Lo afferma Caterina Chinnici nella piegazione di voto a supporto della risoluzione con cui il Parlamento Europeo, nella plenaria di Bruxelles, ha approvato il piano pluriennale di ricostituzione del tonno rosso.
Sì dall’eurodeputata di S&D anche a due provvedimenti in materia di lotta all’evasione e all’elusione fiscale.
La prima riguarda le nomine per la commissione di inchiesta incaricata di indagare sui presunti casi di infrazione e di cattiva amministrazione nell’applicazione del diritto dell’Unione. “L’evasione fiscale – sottolinea l’europarlamentare siciliana – non incide soltanto sulla sfera economico–finanziaria ma condiziona anche l’equità e gli equilibri politici e sociali dei nostri Paesi. Pratiche come quelle emerse in Panama Papers non sono più tollerabili. Da qui l’impegno del gruppo S&D per la creazione di una commissione parlamentare d’inchiesta per indagare e capire se la normativa europea vigente è adeguata a gestire il fenomeno. Tra i compiti della commissione elaborare le raccomandazioni necessarie per migliorare il quadro legislativo esistente.
Via libera anche all’accordo UE-Principato di Monaco sullo scambio automatico di informazioni finanziarie a fini fiscali. “Nell’attuale sistema economico basato su una assoluta mobilità dei capitali – osserva Caterina Chinnici – lo scambio d’informazioni tra autorità nazionali risulta lo strumento piu efficace per contrastare la frode e l’evasione fiscale transfrontaliera. L’Unione europea ha firmato il 22 febbraio un accordo con il Principato che dal 1° gennaio 2017 consentirà alle autorità competenti di incrociare informazioni importanti come quelle relative ai conti correnti intestati a soggetti non residenti, utili per identificare coloro che cercano di occultare capitali sui quali non siano state pagate imposte”.

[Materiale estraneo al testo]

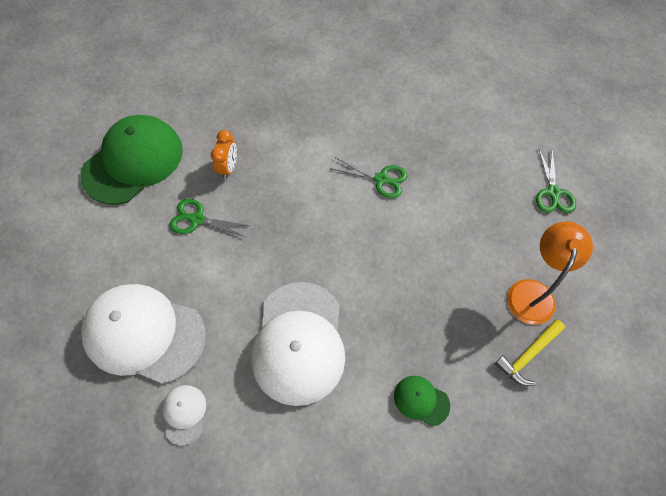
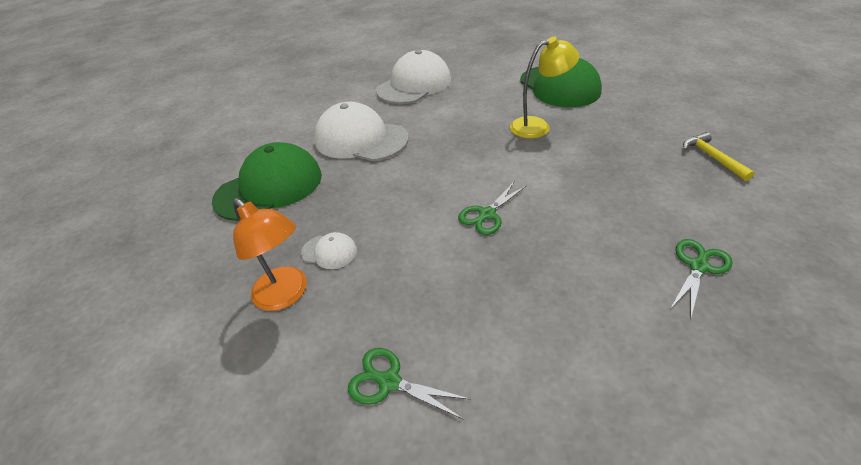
camera: 115 degrees right, 20 degrees down
white cap [162,385,206,445] -> white cap moved to [301,232,357,269]
green scissors [170,199,251,237] -> green scissors moved to [670,239,733,317]
orange clock [211,130,237,179] -> yellow lamp [510,37,580,138]
green cap [394,376,450,426] -> green cap [212,142,322,221], size x2.28
yellow hammer [495,320,565,386] -> yellow hammer moved to [683,132,755,181]

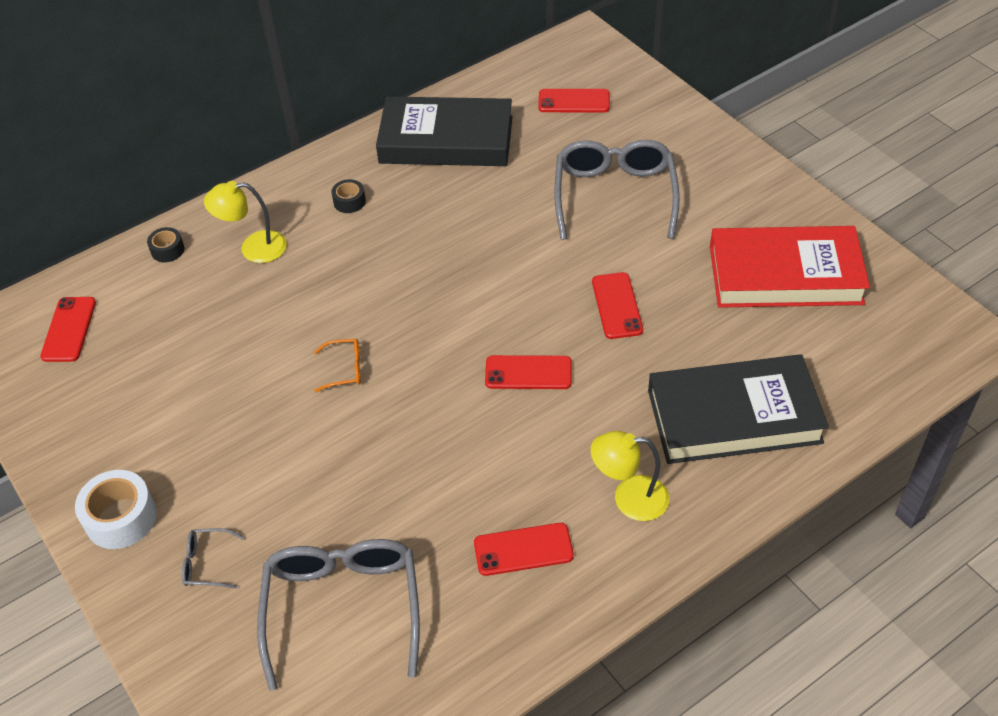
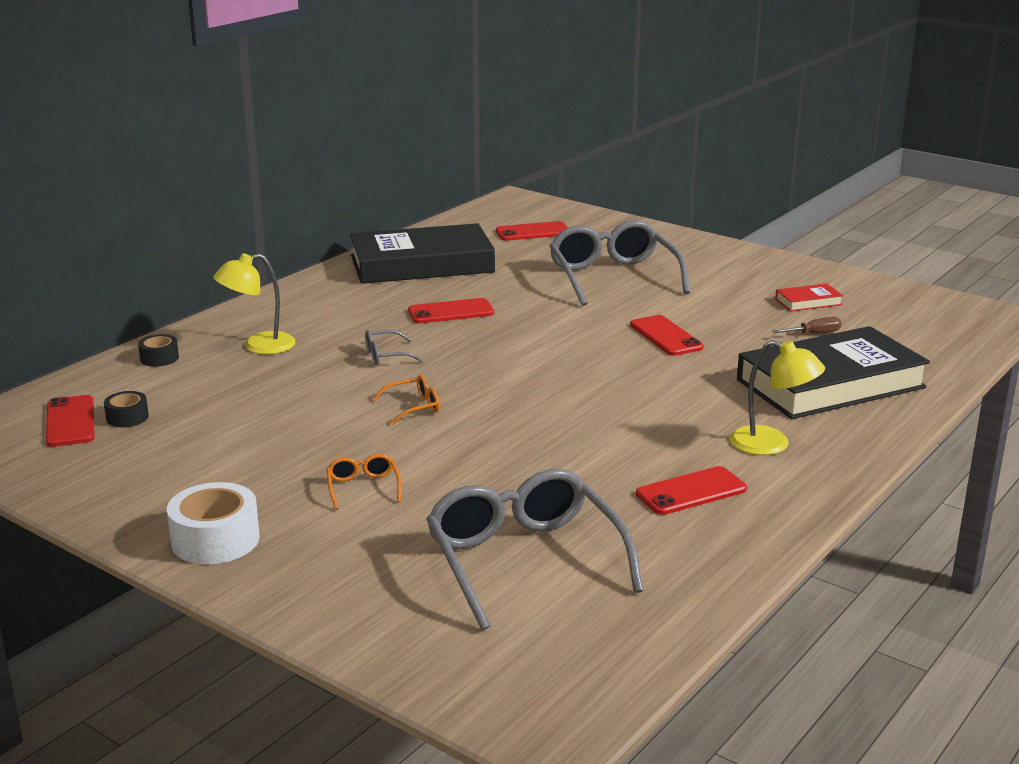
camera: 20 degrees left, 25 degrees down
grey glasses [182,528,245,588] -> grey glasses moved to [365,330,423,365]
black tape [331,179,366,213] -> black tape moved to [104,391,149,427]
red phone [485,355,572,389] -> red phone moved to [408,298,494,323]
yellow lamp [591,431,670,521] -> yellow lamp turned 135 degrees counterclockwise [730,340,825,455]
red book [710,226,870,308] -> red book [775,283,843,311], size x0.40
none -> orange glasses [327,454,401,510]
none -> brown screwdriver [772,317,842,333]

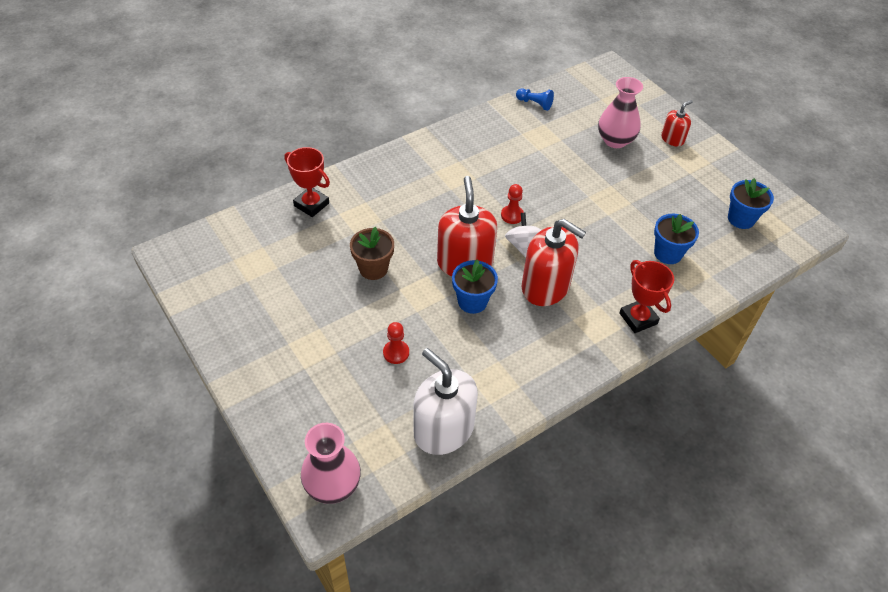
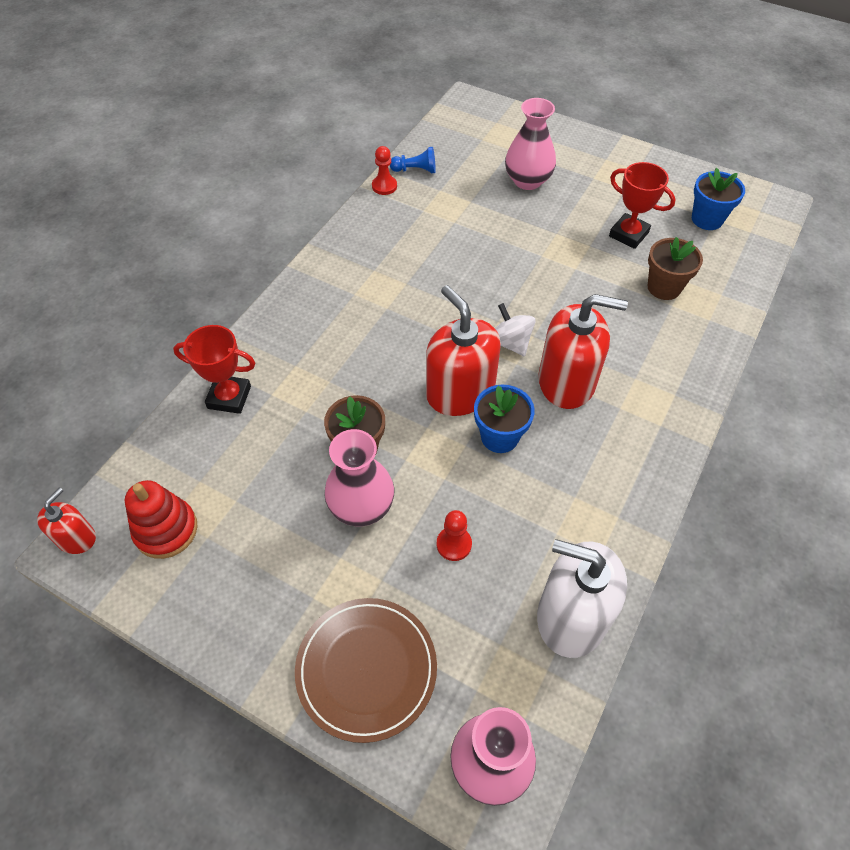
camera: 25 degrees left, 5 degrees up
red pawn [501,184,524,224] -> red pawn moved to [372,146,397,195]
red trophy [619,260,674,333] -> red trophy moved to [609,162,676,249]
blue flower pot [654,214,699,264] -> brown flower pot [647,237,703,300]
red soap dispenser [661,100,693,146] -> red soap dispenser moved to [37,488,96,554]
none -> red stacking toy [125,480,198,559]
none -> brown plate [295,598,437,743]
none -> pink vase [324,429,394,526]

Disco verde, infine, al seguito del quadro strategico per la cooperazione europea in materia di istruzione e formazione.”L’istruzione e la formazione – afferma Caterina Chinnici nella spiegazione di voto – sono i pilastri della crescita personale e dello sviluppo delle società e rimangono la chiave per l’integrazione. La valutazione del quadro strategico Istruzione e formazione per il 2020 ha rilevato che l’abbandono prematuro dei percorsi scolastici e formativi rimane ancora molto alto all’Interno dei Paesi UE ed è per questo che occorre rafforzare le prevenzione. Se l’Europa intende davvero realizzare l’ambizione di diventare l’economia basata sulla conoscenza più competitiva e dinamica dovrà investire di più in questi ambiti”.